The sun was not yet up when she sat down and started to write the story she had started earlier. Within a few minutes, she heard footsteps on the stairs and quickly folded the pages she was working on and slid them into her pocket, just like when she was a kid.

If it seemed odd that Zephyr was sitting at the kitchen table in the wee hours of the morning with only a pen and blank paper, Evie didn’t say. Evie walked across the room and started to make coffee as she watched the sun come up.

“Do you want coffee?” Evie asked.

“No, I don’t drink it. Thank you, though.” Zephyr picked up the pen to start doodling on a blank piece of paper.

Evie took a sip of coffee. “Did you sleep well?” Her eyes were boring into Zephyr.

Trying not to blush, but failing, she said, “Yes.”

“You’re up pretty early. Couldn’t sleep with all the excitement?”

“No, it’s just that I can get by on less than some people,” Zephyr admitted.

“Della and Zoey are that way. I need a solid eight,” Evie said and sat down across from Zephyr.

“I didn’t know there were others like that,” Zephyr said, wondering where she was going with the conversation.

They sat in silence as Evie drank her coffee, and Zephyr doodled … or thought that she was.
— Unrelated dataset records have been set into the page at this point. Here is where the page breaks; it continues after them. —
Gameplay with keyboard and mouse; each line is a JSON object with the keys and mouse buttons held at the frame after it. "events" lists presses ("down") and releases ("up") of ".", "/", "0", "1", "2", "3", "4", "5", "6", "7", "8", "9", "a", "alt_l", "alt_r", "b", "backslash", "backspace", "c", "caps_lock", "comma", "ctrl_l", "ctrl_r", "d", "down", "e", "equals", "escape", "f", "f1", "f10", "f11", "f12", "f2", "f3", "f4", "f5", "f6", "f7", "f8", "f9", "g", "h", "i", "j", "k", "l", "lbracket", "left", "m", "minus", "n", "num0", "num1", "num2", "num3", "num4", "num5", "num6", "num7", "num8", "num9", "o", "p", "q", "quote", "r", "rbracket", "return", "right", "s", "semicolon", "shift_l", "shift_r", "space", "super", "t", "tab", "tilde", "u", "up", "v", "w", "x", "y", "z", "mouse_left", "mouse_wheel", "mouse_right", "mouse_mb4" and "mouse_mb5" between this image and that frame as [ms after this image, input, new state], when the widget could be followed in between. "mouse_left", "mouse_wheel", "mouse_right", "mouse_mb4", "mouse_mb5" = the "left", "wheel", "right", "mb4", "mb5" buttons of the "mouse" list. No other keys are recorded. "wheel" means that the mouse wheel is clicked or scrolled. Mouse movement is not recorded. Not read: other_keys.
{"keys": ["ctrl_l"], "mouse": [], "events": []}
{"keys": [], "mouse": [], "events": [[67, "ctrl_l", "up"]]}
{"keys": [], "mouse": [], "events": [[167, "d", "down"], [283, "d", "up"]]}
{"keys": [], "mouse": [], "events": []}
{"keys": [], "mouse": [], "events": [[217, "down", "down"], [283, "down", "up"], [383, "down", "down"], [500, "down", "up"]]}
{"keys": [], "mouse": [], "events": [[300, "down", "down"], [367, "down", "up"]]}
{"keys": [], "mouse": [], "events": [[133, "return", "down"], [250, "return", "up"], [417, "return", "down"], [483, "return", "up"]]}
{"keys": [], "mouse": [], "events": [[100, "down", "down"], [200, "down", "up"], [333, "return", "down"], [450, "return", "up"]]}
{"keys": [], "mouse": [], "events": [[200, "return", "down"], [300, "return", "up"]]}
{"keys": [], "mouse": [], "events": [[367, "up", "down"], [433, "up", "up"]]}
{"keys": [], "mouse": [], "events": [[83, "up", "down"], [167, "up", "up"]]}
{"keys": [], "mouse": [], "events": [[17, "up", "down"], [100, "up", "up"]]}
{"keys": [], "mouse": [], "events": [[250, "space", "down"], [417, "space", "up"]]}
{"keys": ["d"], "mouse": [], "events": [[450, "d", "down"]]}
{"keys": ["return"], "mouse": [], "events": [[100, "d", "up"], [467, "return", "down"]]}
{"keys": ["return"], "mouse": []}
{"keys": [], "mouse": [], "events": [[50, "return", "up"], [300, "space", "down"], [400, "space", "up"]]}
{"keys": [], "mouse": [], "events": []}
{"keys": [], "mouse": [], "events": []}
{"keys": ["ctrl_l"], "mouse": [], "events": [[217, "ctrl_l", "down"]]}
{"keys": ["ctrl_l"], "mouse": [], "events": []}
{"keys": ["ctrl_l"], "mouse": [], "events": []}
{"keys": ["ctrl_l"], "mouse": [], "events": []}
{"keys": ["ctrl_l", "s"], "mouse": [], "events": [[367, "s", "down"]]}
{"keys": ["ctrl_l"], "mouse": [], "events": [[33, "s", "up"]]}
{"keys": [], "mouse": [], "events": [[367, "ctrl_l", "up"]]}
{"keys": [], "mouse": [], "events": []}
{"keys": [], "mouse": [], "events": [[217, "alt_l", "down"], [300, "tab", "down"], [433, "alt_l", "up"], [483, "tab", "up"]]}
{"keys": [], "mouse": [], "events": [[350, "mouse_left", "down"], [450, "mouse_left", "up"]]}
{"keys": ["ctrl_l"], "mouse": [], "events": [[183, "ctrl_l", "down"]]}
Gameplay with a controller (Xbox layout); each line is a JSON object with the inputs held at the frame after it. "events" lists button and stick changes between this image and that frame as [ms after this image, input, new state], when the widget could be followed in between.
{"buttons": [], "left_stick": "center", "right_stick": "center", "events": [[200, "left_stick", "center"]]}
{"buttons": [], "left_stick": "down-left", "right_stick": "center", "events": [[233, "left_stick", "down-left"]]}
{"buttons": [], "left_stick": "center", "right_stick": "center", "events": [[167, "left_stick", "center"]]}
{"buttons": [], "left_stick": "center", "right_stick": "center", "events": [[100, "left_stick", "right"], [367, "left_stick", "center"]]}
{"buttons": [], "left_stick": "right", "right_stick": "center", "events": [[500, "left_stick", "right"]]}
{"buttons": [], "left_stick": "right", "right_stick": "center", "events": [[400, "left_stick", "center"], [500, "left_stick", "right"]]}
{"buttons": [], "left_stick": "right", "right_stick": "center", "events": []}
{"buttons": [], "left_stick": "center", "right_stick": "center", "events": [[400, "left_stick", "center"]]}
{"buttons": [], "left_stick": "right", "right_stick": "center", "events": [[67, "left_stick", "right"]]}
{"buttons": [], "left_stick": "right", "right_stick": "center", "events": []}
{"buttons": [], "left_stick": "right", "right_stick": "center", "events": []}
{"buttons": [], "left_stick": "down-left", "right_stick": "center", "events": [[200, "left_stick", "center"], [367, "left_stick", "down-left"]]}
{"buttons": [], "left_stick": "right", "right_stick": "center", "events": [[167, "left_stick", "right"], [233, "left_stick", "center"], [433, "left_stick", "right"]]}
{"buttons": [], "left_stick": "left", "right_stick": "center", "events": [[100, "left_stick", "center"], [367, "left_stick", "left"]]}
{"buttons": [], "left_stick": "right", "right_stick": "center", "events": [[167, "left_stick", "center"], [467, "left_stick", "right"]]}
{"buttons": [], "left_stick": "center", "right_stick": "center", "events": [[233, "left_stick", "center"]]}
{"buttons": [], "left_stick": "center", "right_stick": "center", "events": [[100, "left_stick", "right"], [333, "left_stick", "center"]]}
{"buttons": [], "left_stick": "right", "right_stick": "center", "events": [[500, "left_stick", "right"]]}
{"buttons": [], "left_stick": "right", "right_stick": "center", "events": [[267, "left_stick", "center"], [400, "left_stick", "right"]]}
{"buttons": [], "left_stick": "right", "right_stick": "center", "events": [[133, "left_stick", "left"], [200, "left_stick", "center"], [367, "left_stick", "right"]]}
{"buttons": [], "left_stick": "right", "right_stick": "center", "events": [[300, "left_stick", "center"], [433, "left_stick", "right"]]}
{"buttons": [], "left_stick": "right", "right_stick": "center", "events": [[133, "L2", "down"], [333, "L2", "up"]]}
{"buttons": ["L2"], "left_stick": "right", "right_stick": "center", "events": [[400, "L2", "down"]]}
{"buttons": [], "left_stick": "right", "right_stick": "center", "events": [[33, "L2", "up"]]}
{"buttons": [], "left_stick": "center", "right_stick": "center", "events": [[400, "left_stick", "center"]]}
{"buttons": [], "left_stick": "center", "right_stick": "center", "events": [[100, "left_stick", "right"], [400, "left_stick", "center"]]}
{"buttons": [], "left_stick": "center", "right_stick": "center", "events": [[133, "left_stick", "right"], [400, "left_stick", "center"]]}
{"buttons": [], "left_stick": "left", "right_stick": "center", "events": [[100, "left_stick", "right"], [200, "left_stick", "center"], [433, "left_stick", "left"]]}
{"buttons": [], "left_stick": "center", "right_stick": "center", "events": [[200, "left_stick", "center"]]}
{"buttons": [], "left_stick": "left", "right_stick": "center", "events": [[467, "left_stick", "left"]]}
Looking down, she realized she had been writing. Just words strung together, making sentences. She folded the paper so Evie couldn’t see.

“You have very nice handwriting,” Evie commented, nodding at the paper she was folding.

“Thank you.” She was relieved when Jasper came down the stairs. He took over the conversation with his wife and left Zephyr alone with her thoughts. She should leave them alone, but she liked to listen to their conversations about nothing.

Evie got up to get Jasper coffee and walked past Zephyr’s chair. As the older woman walked past, she lightly touched Zephyr’s hair. At first, she thought she had imagined it, she but knew she hadn’t. Having not felt the light touch since she was twelve, she had forgotten her mom even did it. But just the touch had brought back so many images of days long gone. Biting back tears, she wondered if Evie even remembered that her mom did that.

Before the couple noticed Zephyr’s tears, Zoey and Gabe and their kids came over, and Zachary woke up. Soon, Della and her family showed up also. There were conversations about where Zachary would take her next, who could possibly be behind the break-in, and many others that Zephyr tuned out.

With the number of people and the noise level in the house, Zephyr needed to get away from it and slipped out the front door into the cold morning. Sitting on the front step, she let the cold wash over her like she usually let the warm ocean breeze in Florida, letting the breeze take away her anxiety.

She had to get out of there. They were doing nothing but deciding her future, and no one even thought of consulting her. It made her feel like she was twelve again, when nobody really wanted her. They were all just trying to find a place for her. Zephyr just needed to get away for a moment to clear her mind.

The door slammed open behind her as Zachary yelled, “What the hell are you doing out here?”

“Just getting away for a bit. Too many people,” she explained calmly.

“So, you thought you would just sit out here and let yourself be killed?” He came out and stood in front of her, hands on hips, looking sexy and mad.

Zephyr tried to control her temper. “Zachary, just leave me alone.”

“I can’t believe you would just leave. We are trying to figure out what to do next,” Zachary said.

“I know you were, but did you think to ask me? Did anyone?” she questioned, looking into his dark eyes.